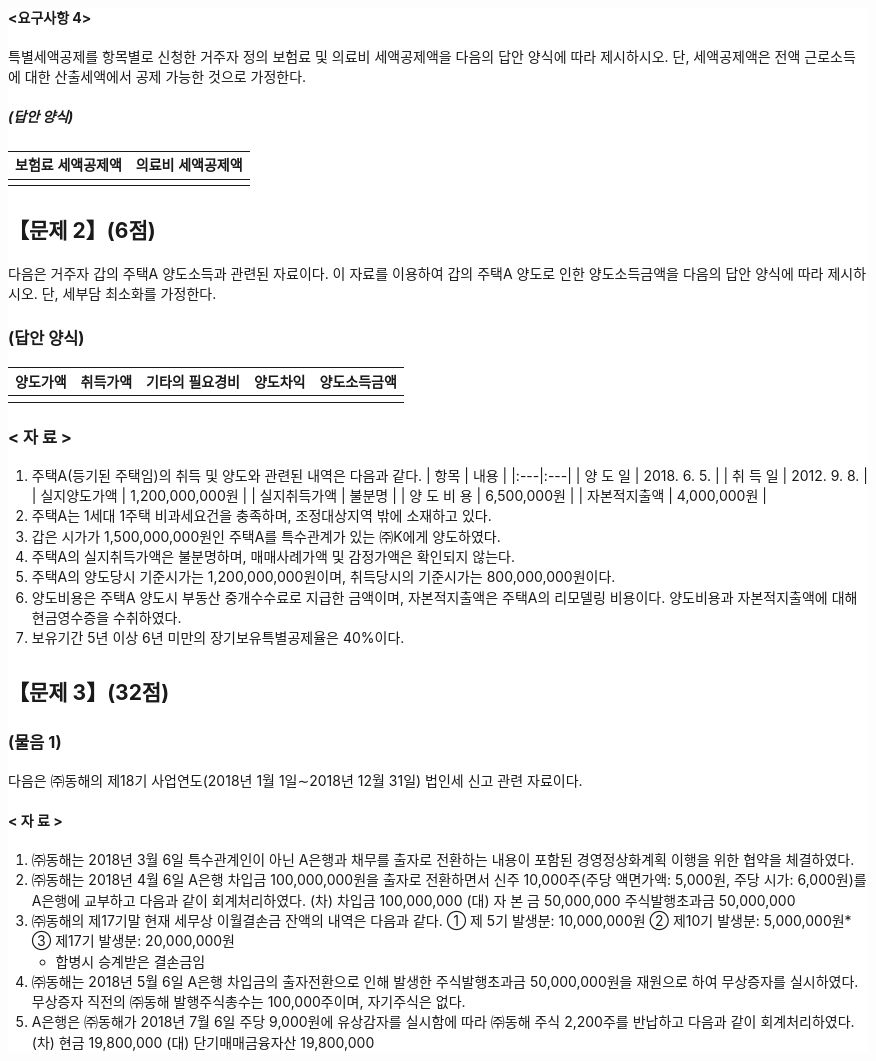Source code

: #### <요구사항 4>
특별세액공제를 항목별로 신청한 거주자 정의 보험료 및 의료비 세액공제액을 다음의 답안 양식에 따라 제시하시오. 단, 세액공제액은 전액 근로소득에 대한 산출세액에서 공제 가능한 것으로 가정한다.
##### (답안 양식)
| 보험료 세액공제액 | 의료비 세액공제액 |
|:---:|:---:|
| | |

## 【문제 2】(6점)
다음은 거주자 갑의 주택A 양도소득과 관련된 자료이다. 이 자료를 이용하여 갑의 주택A 양도로 인한 양도소득금액을 다음의 답안 양식에 따라 제시하시오. 단, 세부담 최소화를 가정한다.

### (답안 양식)
| 양도가액 | 취득가액 | 기타의 필요경비 | 양도차익 | 양도소득금액 |
|:---|:---|:---|:---|:---|
| | | | | |

### < 자 료 >
1. 주택A(등기된 주택임)의 취득 및 양도와 관련된 내역은 다음과 같다.
| 항목 | 내용 |
|:---|:---|
| 양 도 일 | 2018. 6. 5. |
| 취 득 일 | 2012. 9. 8. |
| 실지양도가액 | 1,200,000,000원 |
| 실지취득가액 | 불분명 |
| 양 도 비 용 | 6,500,000원 |
| 자본적지출액 | 4,000,000원 |
2. 주택A는 1세대 1주택 비과세요건을 충족하며, 조정대상지역 밖에 소재하고 있다.
3. 갑은 시가가 1,500,000,000원인 주택A를 특수관계가 있는 ㈜K에게 양도하였다.
4. 주택A의 실지취득가액은 불분명하며, 매매사례가액 및 감정가액은 확인되지 않는다.
5. 주택A의 양도당시 기준시가는 1,200,000,000원이며, 취득당시의 기준시가는 800,000,000원이다.
6. 양도비용은 주택A 양도시 부동산 중개수수료로 지급한 금액이며, 자본적지출액은 주택A의 리모델링 비용이다. 양도비용과 자본적지출액에 대해 현금영수증을 수취하였다.
7. 보유기간 5년 이상 6년 미만의 장기보유특별공제율은 40%이다.

## 【문제 3】(32점)
### (물음 1)
다음은 ㈜동해의 제18기 사업연도(2018년 1월 1일∼2018년 12월 31일) 법인세 신고 관련 자료이다.

#### < 자 료 >
1. ㈜동해는 2018년 3월 6일 특수관계인이 아닌 A은행과 채무를 출자로 전환하는 내용이 포함된 경영정상화계획 이행을 위한 협약을 체결하였다.
2. ㈜동해는 2018년 4월 6일 A은행 차입금 100,000,000원을 출자로 전환하면서 신주 10,000주(주당 액면가액: 5,000원, 주당 시가: 6,000원)를 A은행에 교부하고 다음과 같이 회계처리하였다.
   (차) 차입금 100,000,000 (대) 자 본 금 50,000,000 주식발행초과금 50,000,000
3. ㈜동해의 제17기말 현재 세무상 이월결손금 잔액의 내역은 다음과 같다.
   ① 제 5기 발생분: 10,000,000원
   ② 제10기 발생분: 5,000,000원*
   ③ 제17기 발생분: 20,000,000원
   * 합병시 승계받은 결손금임
4. ㈜동해는 2018년 5월 6일 A은행 차입금의 출자전환으로 인해 발생한 주식발행초과금 50,000,000원을 재원으로 하여 무상증자를 실시하였다. 무상증자 직전의 ㈜동해 발행주식총수는 100,000주이며, 자기주식은 없다.
5. A은행은 ㈜동해가 2018년 7월 6일 주당 9,000원에 유상감자를 실시함에 따라 ㈜동해 주식 2,200주를 반납하고 다음과 같이 회계처리하였다.
   (차) 현금 19,800,000 (대) 단기매매금융자산 19,800,000
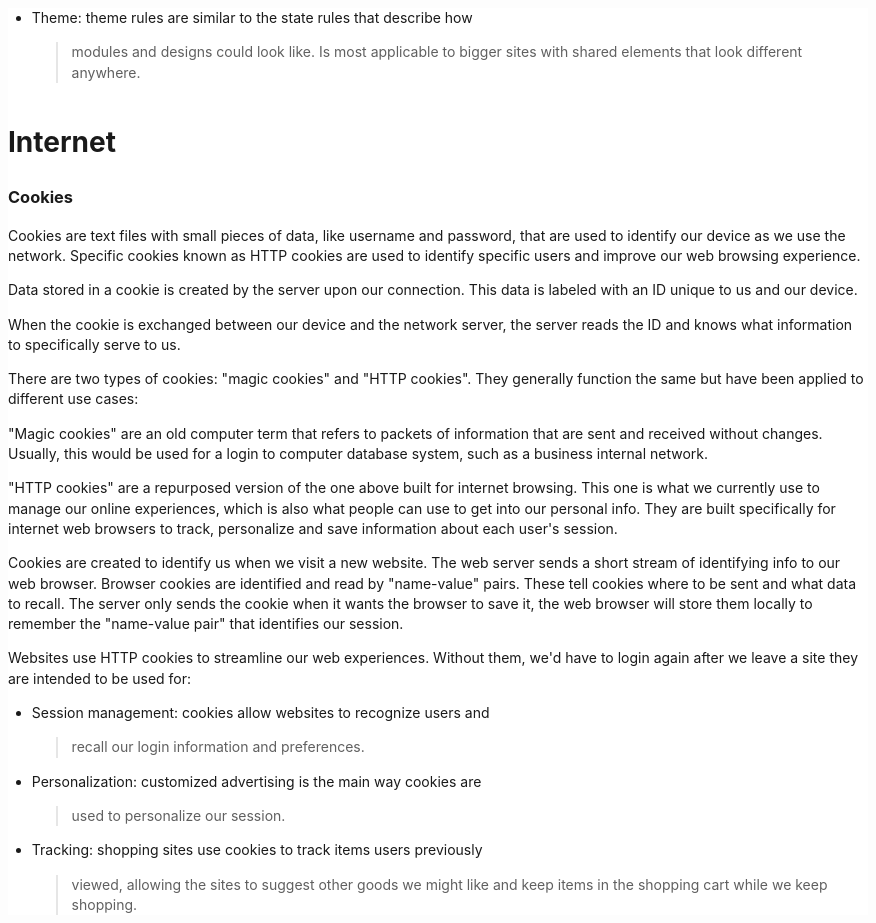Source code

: -   Theme: theme rules are similar to the state rules that describe how
    > modules and designs could look like. Is most applicable to bigger
    > sites with shared elements that look different anywhere.

# **Internet**

### **Cookies**

Cookies are text files with small pieces of data, like username and
password, that are used to identify our device as we use the network.
Specific cookies known as HTTP cookies are used to identify specific
users and improve our web browsing experience.

Data stored in a cookie is created by the server upon our connection.
This data is labeled with an ID unique to us and our device.

When the cookie is exchanged between our device and the network server,
the server reads the ID and knows what information to specifically serve
to us.

There are two types of cookies: "magic cookies" and "HTTP cookies". They
generally function the same but have been applied to different use
cases:

"Magic cookies" are an old computer term that refers to packets of
information that are sent and received without changes. Usually, this
would be used for a login to computer database system, such as a
business internal network.

"HTTP cookies" are a repurposed version of the one above built for
internet browsing. This one is what we currently use to manage our
online experiences, which is also what people can use to get into our
personal info. They are built specifically for internet web browsers to
track, personalize and save information about each user's session.

Cookies are created to identify us when we visit a new website. The web
server sends a short stream of identifying info to our web browser.
Browser cookies are identified and read by "name-value" pairs. These
tell cookies where to be sent and what data to recall. The server only
sends the cookie when it wants the browser to save it, the web browser
will store them locally to remember the "name-value pair" that
identifies our session.

Websites use HTTP cookies to streamline our web experiences. Without
them, we'd have to login again after we leave a site they are intended
to be used for:

-   Session management: cookies allow websites to recognize users and
    > recall our login information and preferences.

-   Personalization: customized advertising is the main way cookies are
    > used to personalize our session.

-   Tracking: shopping sites use cookies to track items users previously
    > viewed, allowing the sites to suggest other goods we might like
    > and keep items in the shopping cart while we keep shopping.
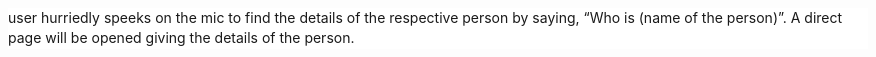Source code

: user hurriedly speeks on the mic to find the details of the respective person by saying, &ldquo;Who is (name of the person)&rdquo;. A direct page will be opened giving the details of the person.</span></p></body></html>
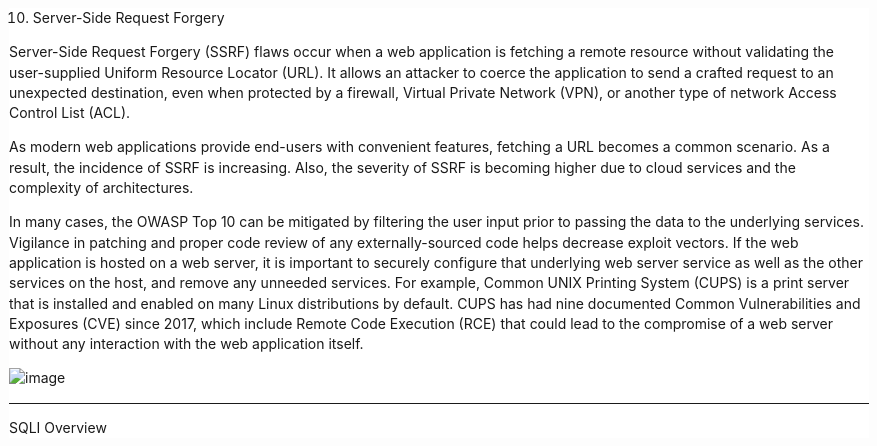 
10. Server-Side Request Forgery


Server-Side Request Forgery (SSRF) flaws occur when a web application is fetching a remote resource without validating the user-supplied Uniform Resource Locator (URL). It allows an attacker to coerce the application to send a crafted request to an unexpected destination, even when protected by a firewall, Virtual Private Network (VPN), or another type of network Access Control List (ACL).


As modern web applications provide end-users with convenient features, fetching a URL becomes a common scenario. As a result, the incidence of SSRF is increasing. Also, the severity of SSRF is becoming higher due to cloud services and the complexity of architectures.


In many cases, the OWASP Top 10 can be mitigated by filtering the user input prior to passing the data to the underlying services. Vigilance in patching and proper code review of any externally-sourced code helps decrease exploit vectors. If the web application is hosted on a web server, it is important to securely configure that underlying web server service as well as the other services on the host, and remove any unneeded services. For example, Common UNIX Printing System (CUPS) is a print server that is installed and enabled on many Linux distributions by default. CUPS has had nine documented Common Vulnerabilities and Exposures (CVE) since 2017, which include Remote Code Execution (RCE) that could lead to the compromise of a web server without any interaction with the web application itself.

![image](https://github.com/user-attachments/assets/8bdc8382-9ed3-43e4-ae77-d1e806bb266c)

---------------------------------------------

SQLI Overview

### Exercise description
Please show each line from the records above that contains the word "browsing".

### Answer area
users and improve our web browsing experience.
internet browsing. This one is what we currently use to manage our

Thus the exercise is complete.